Now, county officials are increasing the spending to $3.8 million with no public disclosure of the actual terms. The contract being increased is buried deep within dozens of documents attached to Tuesday’s supervisors meeting agenda, which doesn’t mention anything about contracts.
Much of the increase comes as Othena started adding digital proof-of-vaccination barcodes to the app page people use to check their vaccination history.
Othena labeled the QR code as a “Vaccine Passport,” prompting hours of concerned comments at Tuesday’s Board of Supervisors.
Most of the supervisors time on pandemic items at Tuesday’s meeting was spent pushing back against rumors that the County of Orange would require vaccine passports.
Dr. Clayton Chau, the county’s health officer and director of the county Health Care Agency, said the county is merely trying to fulfil its duty to provide people proof of their own vaccination.
Chau chalked up the misunderstanding to the phrase “vaccine passport” that Othena started including in its app.
County health officials – including a committee led by Deputy Director Margaret Bredehoft who originally recommended Othena – declined Tuesday to answer questions from Voice of OC about Othena.
Those questions include who decided to call the barcode a “vaccine passport” in the app; who decided to make the QR code show up automatically when people check their vaccination status on the app; and what the actual text is of the $2.6 million contract increase for the app and why that wasn’t included in the public agenda.
Read: Orange County Officials Say Coronavirus Vaccine Passports Won’t Be Forced On Residents
The county’s approach – burying the fact they plan to sign a contract within a different agenda item Tuesday – fueled confusion and distrust among public commenters.
Many commenters urged county supervisors not to sign the contract, while supervisors Andrew Do and Katrina Foley responded and said the board had no such contract up for a vote.

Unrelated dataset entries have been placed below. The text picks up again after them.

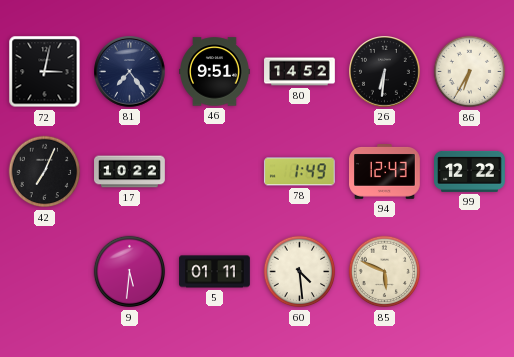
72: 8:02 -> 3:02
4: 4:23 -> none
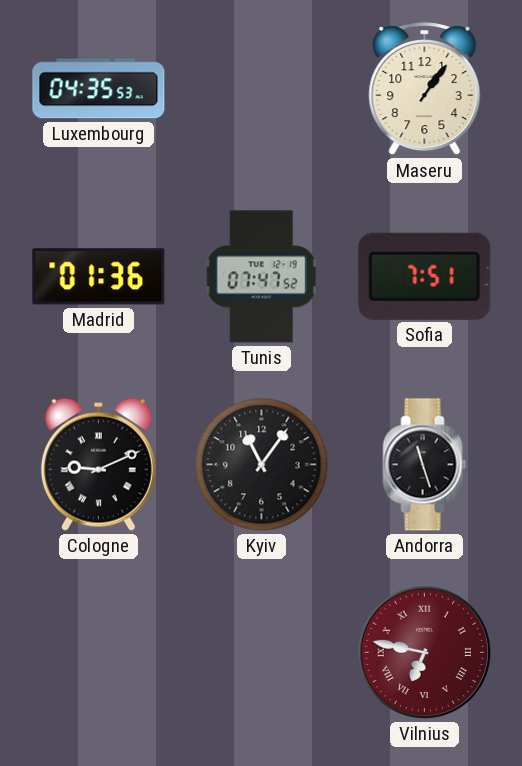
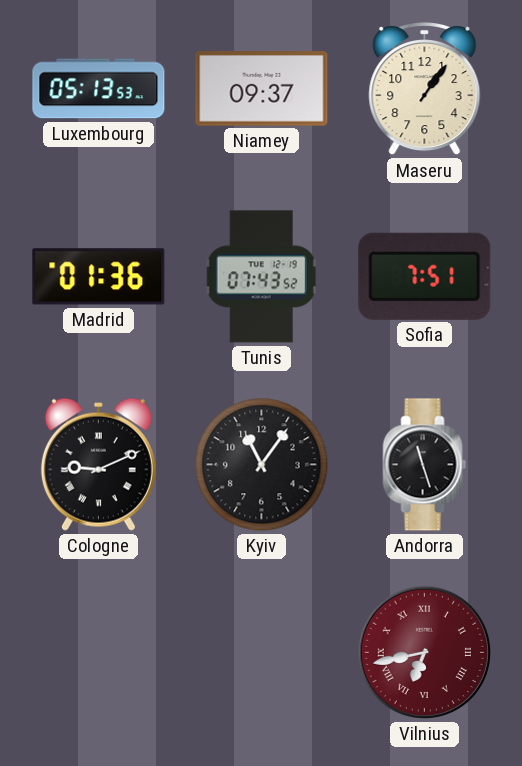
Luxembourg: 04:35 -> 05:13
Niamey: none -> 09:37
Tunis: 07:47 -> 07:43
Vilnius: 6:47 -> 6:43
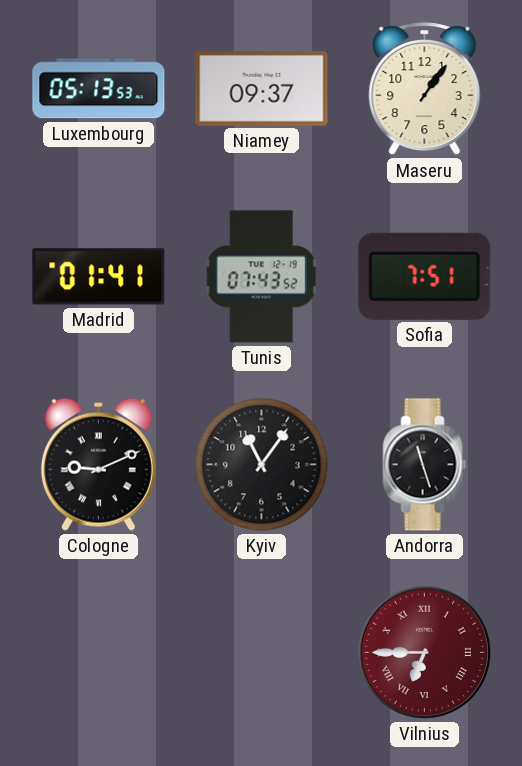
Madrid: 01:36 -> 01:41
Vilnius: 6:43 -> 6:45
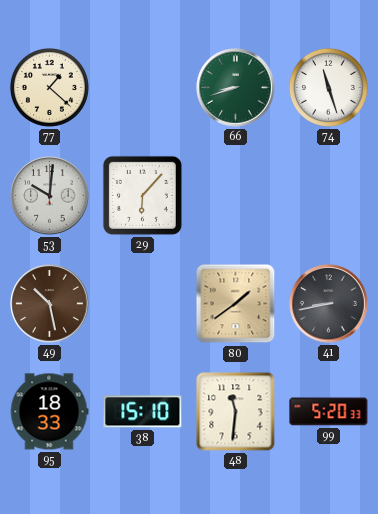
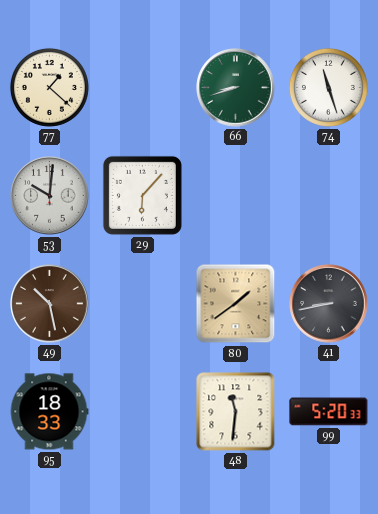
38: 15:10 -> none
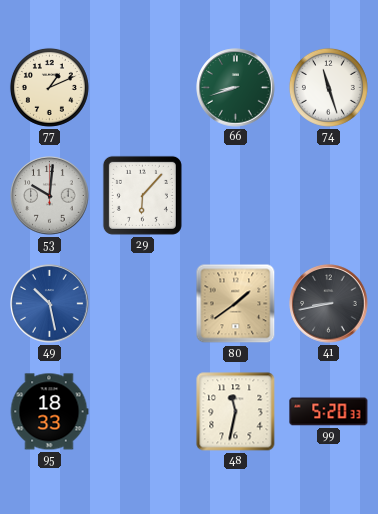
77: 1:22 -> 1:11
49 dial: brown -> blue
48: 11:31 -> 11:32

That’s because county supervisors created a different process for Covid contracts, where the vast majority of agreements are approved by county staff with no official vote by supervisors.

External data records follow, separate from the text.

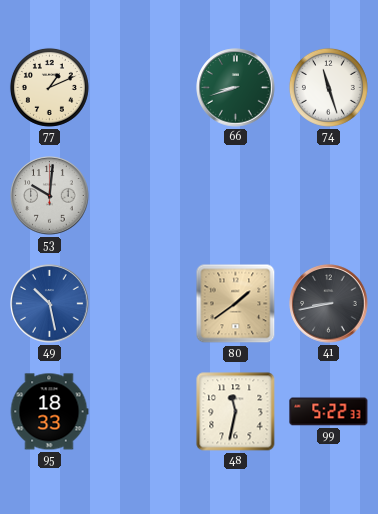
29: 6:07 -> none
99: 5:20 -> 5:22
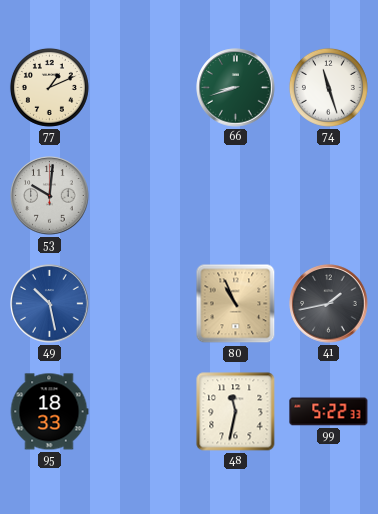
80: 1:39 -> 10:56
41: 8:43 -> 1:43
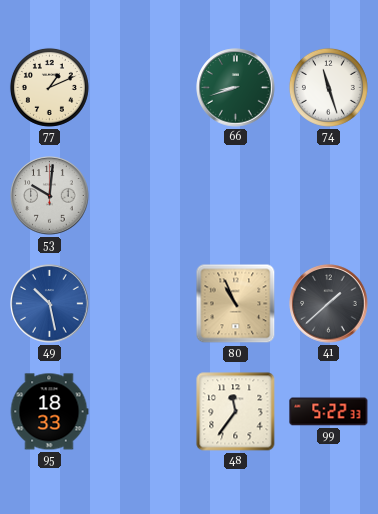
41: 1:43 -> 1:38
48: 11:32 -> 11:36
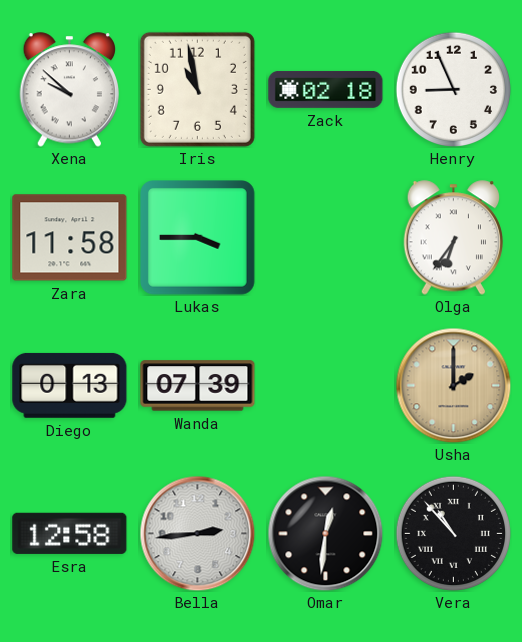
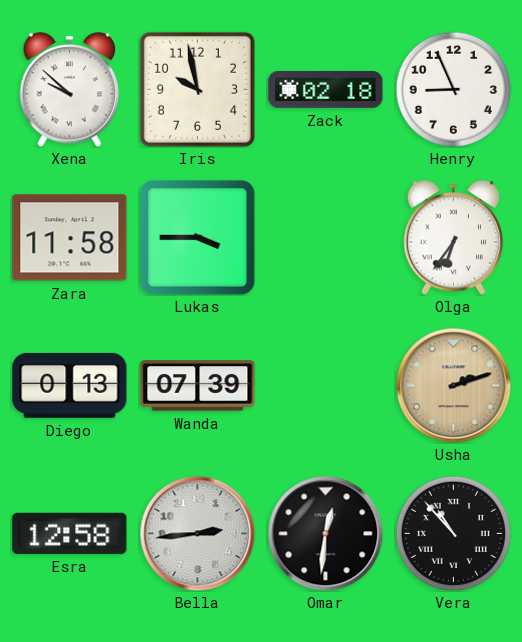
Iris: 10:58 -> 9:58
Usha: 2:00 -> 2:12
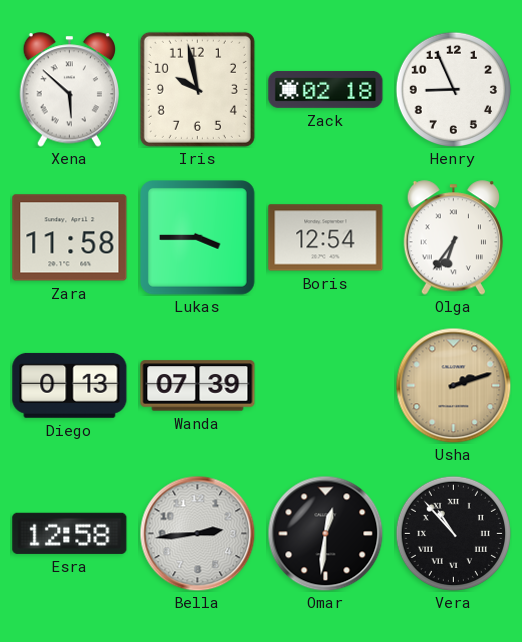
Xena: 9:52 -> 5:52
Boris: none -> 12:54
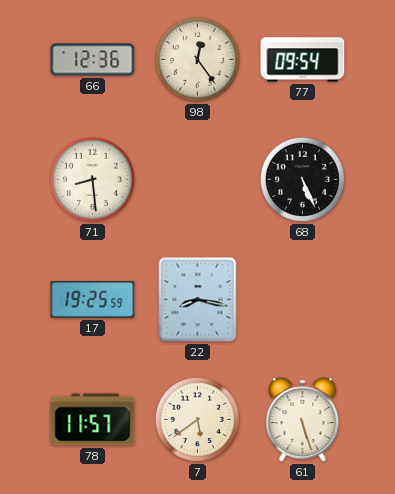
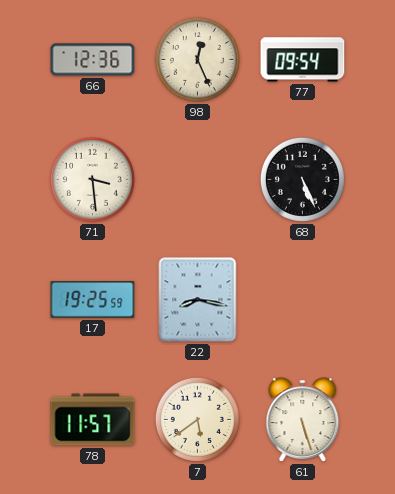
98: 12:24 -> 12:26
71: 8:29 -> 3:29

Such contracts were kept secret from the public for months until Voice of OC discovered the scale of the secret contracting in January and published a series of articles about it.
Do criticized the news agency at a February meeting for requesting public records and asking questions about the secret contracts, and called the news organization “the Noise of OC.”

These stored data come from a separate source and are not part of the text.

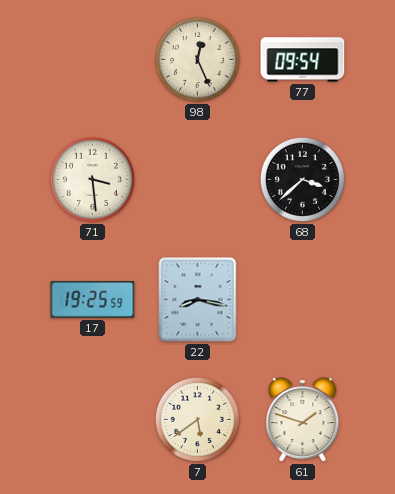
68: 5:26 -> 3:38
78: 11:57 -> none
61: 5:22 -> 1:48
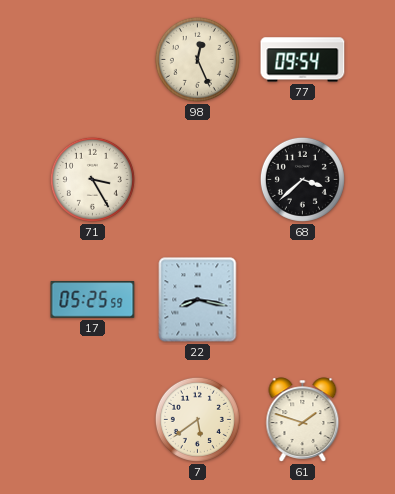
71: 3:29 -> 3:25
17: 19:25 -> 05:25
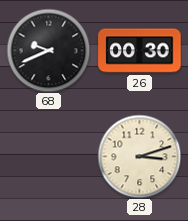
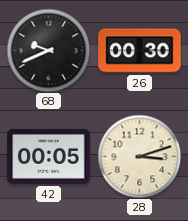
42: none -> 00:05
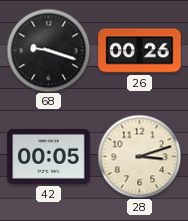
68: 9:41 -> 9:18
26: 00:30 -> 00:26
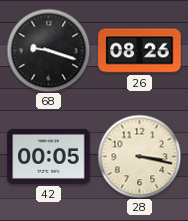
26: 00:26 -> 08:26
28: 3:12 -> 3:17
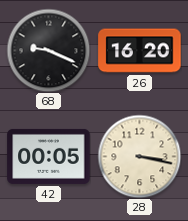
68: 9:18 -> 9:19
26: 08:26 -> 16:20
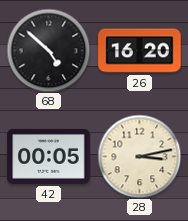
68: 9:19 -> 4:52
28: 3:17 -> 3:13
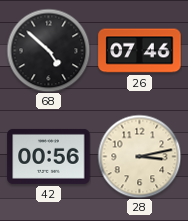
26: 16:20 -> 07:46
42: 00:05 -> 00:56
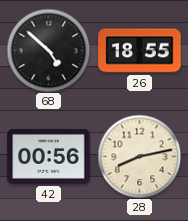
26: 07:46 -> 18:55
28: 3:13 -> 8:13
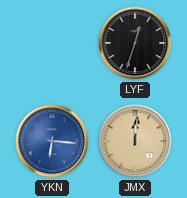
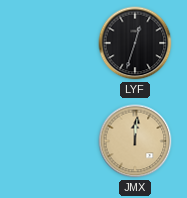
YKN: 6:16 -> none
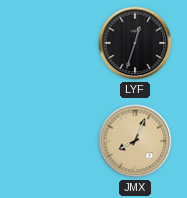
JMX: 12:01 -> 8:04
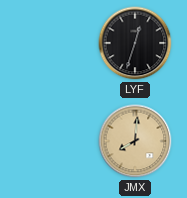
JMX: 8:04 -> 8:01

“I want to let the public know that we receive no less than two or three public record requests every day,” Do said, adding the county health officials are bearing “the brunt” of requests from what he called “the Noise of OC.”
Read: Top OC Official Complains About Public Records Requests for Secretly-Approved Covid Contracts
But eventually, after major criticism from the public about the secret contracting process, county CEO Frank Kim promised to start publicly disclosing the contract he approved and plans to approve.
But those disclosures are now buried deep within the county’s general Covid update items, which don’t make any mention of the contracts in their public agenda title.
In response to questions from Voice of OC, county officials are now promising more transparency about such contract approvals in response to text messages from Voice of OC on Tuesday.
“I will work with the Clerk of the Board to describe the attachment so that it is more clear,” county CEO Frank Kim told Voice of OC when asked why Covid contracts aren’t named on the actual county meeting agenda.
It’s not the only issue drawing transparency questions around Othena.
Nearly three months after Voice of OC filed a records request for emails between county health executives and their technology director, there’s been no disclosure of any emails about Othena, despite it being the highest-profile IT project by the health agency.
Instead, the county has disclosed hundreds of pages of largely already-public information like press releases, in batches of emails that continue to trickle out.
There was no response from Kim’s staff when asked Tuesday why they haven’t disclosed any of the emails about Othena.